*PROBLEM DESCRIPTION*
Go over the records and copy every line with the string "Lebanon".

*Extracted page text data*

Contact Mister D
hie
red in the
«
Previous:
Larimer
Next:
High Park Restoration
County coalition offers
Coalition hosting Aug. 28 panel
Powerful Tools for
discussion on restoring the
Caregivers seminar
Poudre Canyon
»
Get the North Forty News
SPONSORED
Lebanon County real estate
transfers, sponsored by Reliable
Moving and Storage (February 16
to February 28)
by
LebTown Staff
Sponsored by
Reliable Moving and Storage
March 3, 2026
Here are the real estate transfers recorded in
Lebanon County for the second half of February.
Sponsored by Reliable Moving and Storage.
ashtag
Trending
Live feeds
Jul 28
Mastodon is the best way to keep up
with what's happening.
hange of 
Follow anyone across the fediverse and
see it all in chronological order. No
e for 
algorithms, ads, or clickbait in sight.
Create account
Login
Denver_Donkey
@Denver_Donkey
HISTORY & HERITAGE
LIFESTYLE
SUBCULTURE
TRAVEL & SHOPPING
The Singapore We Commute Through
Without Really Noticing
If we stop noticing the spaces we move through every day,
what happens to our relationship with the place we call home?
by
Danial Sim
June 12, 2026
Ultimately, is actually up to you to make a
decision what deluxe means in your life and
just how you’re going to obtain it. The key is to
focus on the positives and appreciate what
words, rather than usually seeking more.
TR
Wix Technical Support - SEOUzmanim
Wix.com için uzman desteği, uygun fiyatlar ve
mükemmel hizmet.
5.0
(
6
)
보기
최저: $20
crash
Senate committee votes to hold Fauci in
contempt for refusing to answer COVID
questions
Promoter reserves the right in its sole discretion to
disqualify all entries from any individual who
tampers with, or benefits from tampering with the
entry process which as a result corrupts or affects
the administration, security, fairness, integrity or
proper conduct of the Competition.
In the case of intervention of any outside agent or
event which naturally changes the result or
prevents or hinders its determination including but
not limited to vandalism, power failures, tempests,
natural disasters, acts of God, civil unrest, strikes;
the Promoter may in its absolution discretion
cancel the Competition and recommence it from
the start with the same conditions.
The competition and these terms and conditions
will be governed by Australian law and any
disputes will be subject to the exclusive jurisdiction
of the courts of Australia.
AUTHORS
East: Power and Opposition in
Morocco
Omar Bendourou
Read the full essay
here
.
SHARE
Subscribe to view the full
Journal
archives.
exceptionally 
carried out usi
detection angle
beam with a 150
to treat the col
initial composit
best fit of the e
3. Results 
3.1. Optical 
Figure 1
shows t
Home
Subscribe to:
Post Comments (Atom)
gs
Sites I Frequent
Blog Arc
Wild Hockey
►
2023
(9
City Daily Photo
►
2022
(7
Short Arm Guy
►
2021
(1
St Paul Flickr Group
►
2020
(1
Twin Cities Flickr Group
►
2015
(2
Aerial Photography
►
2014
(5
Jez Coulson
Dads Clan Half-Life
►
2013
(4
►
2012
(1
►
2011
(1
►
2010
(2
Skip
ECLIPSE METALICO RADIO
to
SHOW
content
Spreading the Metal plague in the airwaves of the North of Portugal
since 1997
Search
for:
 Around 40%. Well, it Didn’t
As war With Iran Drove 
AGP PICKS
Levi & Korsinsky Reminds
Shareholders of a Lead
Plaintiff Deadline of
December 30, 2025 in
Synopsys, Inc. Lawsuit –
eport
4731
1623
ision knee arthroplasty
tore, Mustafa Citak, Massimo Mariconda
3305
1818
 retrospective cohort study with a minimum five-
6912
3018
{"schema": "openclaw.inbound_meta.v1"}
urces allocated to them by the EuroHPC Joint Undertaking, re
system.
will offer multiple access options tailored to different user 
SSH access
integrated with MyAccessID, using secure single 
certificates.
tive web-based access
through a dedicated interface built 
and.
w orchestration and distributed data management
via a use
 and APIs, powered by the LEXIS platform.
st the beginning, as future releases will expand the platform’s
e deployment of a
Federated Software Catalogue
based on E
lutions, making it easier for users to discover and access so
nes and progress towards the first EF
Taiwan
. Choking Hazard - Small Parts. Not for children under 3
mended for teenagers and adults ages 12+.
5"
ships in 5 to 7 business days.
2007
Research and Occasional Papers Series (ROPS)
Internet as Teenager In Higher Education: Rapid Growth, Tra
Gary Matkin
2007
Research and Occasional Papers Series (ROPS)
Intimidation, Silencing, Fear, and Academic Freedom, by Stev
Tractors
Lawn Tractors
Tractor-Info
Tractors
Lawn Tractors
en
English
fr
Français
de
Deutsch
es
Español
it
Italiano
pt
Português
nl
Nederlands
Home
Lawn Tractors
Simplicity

*WORKED SOLUTION*
Lebanon County real estate
Lebanon County for the second half of February.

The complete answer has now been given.